7 Presentation Tips for Engineers

Throughout university engineering students are made to do presentations to prepare them for their working career. For a practicing engineer presentations are extremely important. They can be the difference between getting capital approval and a projects cancellation. They can be used to train others to result in process improvements.


 1. Who is your audience?

Are you talking to experienced engineers trying to improve the entire processing plant or accountants interested in the bottom line?

Management is made up of various people from lots of disciplines and understanding exactly who they are can make a huge difference. If a significant portion of the audience is made up of safety representatives then make sure you address all of their concerns, even if it is not your main message.

You should also identify who is the key person in the audience. The general manager or CEO is the one who makes the decisions, and impressing them will often automatically impress everyone else. If they are very influential then talk directly to them.

2. What does your audience want?

Inherently linked with who you audience is is what does your audience want. Is the main point of your presentation to change attitudes, request funding, or demonstrate your project’s success? Is this what your audience is interested in?

All process changes influence various different aspects of the plant, from fuel efficiency to production to profitability, operability, and simplicity. Is your audience of accountants interested in ease of operation or the bottom line? Do they care about the changes in chemistry or overall production?

Think about they real concerns, address those concerns, and you will go a long way to improving your presentations.

3. Be Honest

Be honest, and don’t sugar-coat the truth. If there is a possibility of project delays then let management know. This will allow them to assist in providing resources or additional technical support.

For a presentation to maintenance, if you believe your project may have a detrimental impact on equipment reliability then be honest. Your audience may have ideas to help resulting in even more success.

4. Get to the Point

Every single person you will presenting to has other tasks that need to be done - they do not have time to listen to fluff or filler. Get the point of your presentation quickly, focusing on the key points. Summaries and dot points work well by ensuring that your presentation follows a set sequence.

5. Know your Topic inside out

You are the expert. Even if you are presenting to meeting with much more experience of technical knowledge, remember that you are the expert on your presentation and your project. Prepare extensively and ensure that you can comprehensively answer any possible question. This will go a long way to proving to other people that you are the expert, which in turn lends expertise to your project/proposal.

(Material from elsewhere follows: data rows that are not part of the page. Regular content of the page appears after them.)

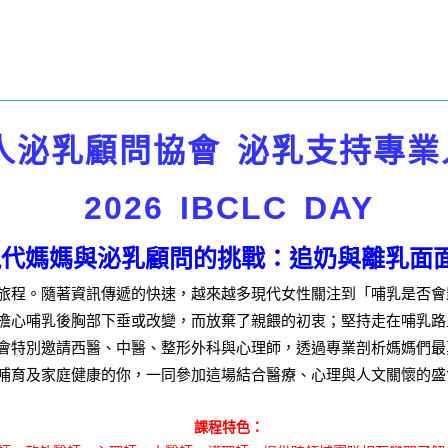
人泌乳顧問協會
泌乳支持專業
2026 IBCLC DAY
現代媽媽與泌乳顧問的挑戰：追奶與離乳面
旅程。隨著資訊傳遞的快速，越來越多現代女性關注到「哺乳是否會
擔心哺乳後胸部下垂或改變，而放棄了親餵的初衷；堅持走在哺乳路
會特別邀請西醫、中醫、整形外科與心理師，透過專業剖析媽媽們最
哺育及家庭健康的你，一同參加這場結合醫療、心理與人文關懷的盛
課程特色：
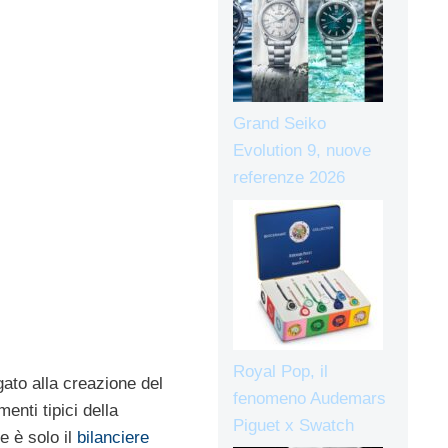
Grand Seiko
Evolution 9, nuove
referenze 2026
Royal Pop, il
gato alla creazione del
fenomeno Audemars
enti tipici della
Piguet x Swatch
e è solo il
bilanciere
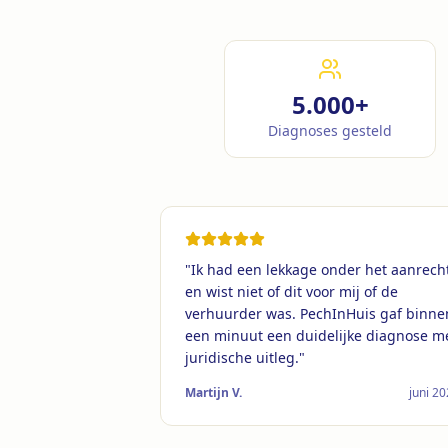
5.000+
Diagnoses gesteld
"
Ik had een lekkage onder het aanrech
en wist niet of dit voor mij of de
verhuurder was. PechInHuis gaf binne
een minuut een duidelijke diagnose m
juridische uitleg.
"
Martijn V.
juni 2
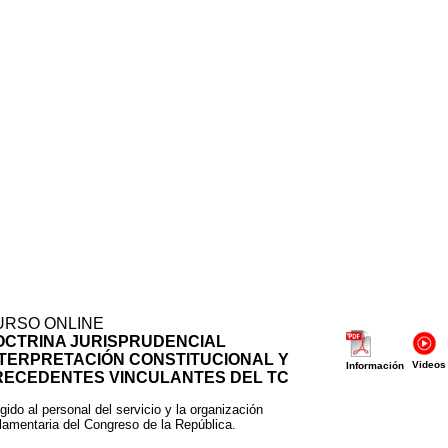
URSO ONLINE
OCTRINA JURISPRUDENCIAL
NTERPRETACIÓN CONSTITUCIONAL Y
Videos
Información
RECEDENTES VINCULANTES DEL TC
igido al personal del servicio y la organización
lamentaria del Congreso de la República.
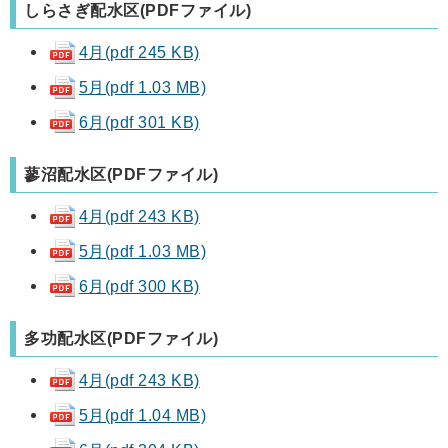
しらさぎ配水区(PDFファイル)
4月(pdf 245 KB)
5月(pdf 1.03 MB)
6月(pdf 301 KB)
蓼沼配水区(PDFファイル)
4月(pdf 243 KB)
5月(pdf 1.03 MB)
6月(pdf 300 KB)
多功配水区(PDFファイル)
4月(pdf 243 KB)
5月(pdf 1.04 MB)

6. Graphs are better than text

During a presentation your audience should be focusing on you, not your visual displays. You do not want the audience needing to stop listening because they are too busy reading.

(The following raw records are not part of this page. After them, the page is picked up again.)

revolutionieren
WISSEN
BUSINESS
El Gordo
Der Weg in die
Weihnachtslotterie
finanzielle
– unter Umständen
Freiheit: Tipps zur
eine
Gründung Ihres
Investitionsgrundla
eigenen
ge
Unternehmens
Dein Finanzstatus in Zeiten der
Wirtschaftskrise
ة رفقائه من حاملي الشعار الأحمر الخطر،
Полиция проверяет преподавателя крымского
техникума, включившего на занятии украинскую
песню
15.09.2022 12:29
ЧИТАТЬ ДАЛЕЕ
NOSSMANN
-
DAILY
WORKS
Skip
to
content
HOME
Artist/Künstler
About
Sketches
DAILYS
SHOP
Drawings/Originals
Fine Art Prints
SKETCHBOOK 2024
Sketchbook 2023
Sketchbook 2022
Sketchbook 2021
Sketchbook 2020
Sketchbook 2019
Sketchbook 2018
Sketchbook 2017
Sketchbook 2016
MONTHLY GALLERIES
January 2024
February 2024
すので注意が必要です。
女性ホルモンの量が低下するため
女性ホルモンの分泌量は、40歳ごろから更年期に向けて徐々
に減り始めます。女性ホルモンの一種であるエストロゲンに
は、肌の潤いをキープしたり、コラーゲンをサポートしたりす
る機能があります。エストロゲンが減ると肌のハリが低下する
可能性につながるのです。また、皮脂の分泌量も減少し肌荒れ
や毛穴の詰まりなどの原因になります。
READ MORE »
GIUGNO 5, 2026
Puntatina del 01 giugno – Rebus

Graphs, diagrams, and photos are ideal in displaying information. Trends are particularly good in showing process step-changes, comparing before-and-after, and displaying multiple sets of information in a simple, easy to read manner.

7. Be passionate

“If passion drives you, let reason hold the reins.”

Benjamin Franklin

Passion and enthusiasm is contagious, and can be a valuable asset if used correctly. For anyone who has been to a presentation by someone who is truly passionate about their subject, it is a memorable experience. Getting your audience as passionate about your subject as you are is extremely difficult but extremely rewarding. A process change which everyone is enthusiastic about has a much higher probability of success than one where people are discontent or disgruntled.

As the quote above suggests, remember that passion does not overcome content. Being passionate without reason or being able to justify proposals can lead to problems.

For more information, read the following related articles:

  • The Beginner’s Guide to Bad Engineering Presentations
  • 7 tips on how to conduct a successful technical presentation
  • Technical presentation tips

Practice makes perfect, so get practicing. Presentations are part of almost every part of an engineers careers, and their value cannot be underestimated. Use these tips and you can be sure that your presentations will improve and be more successful.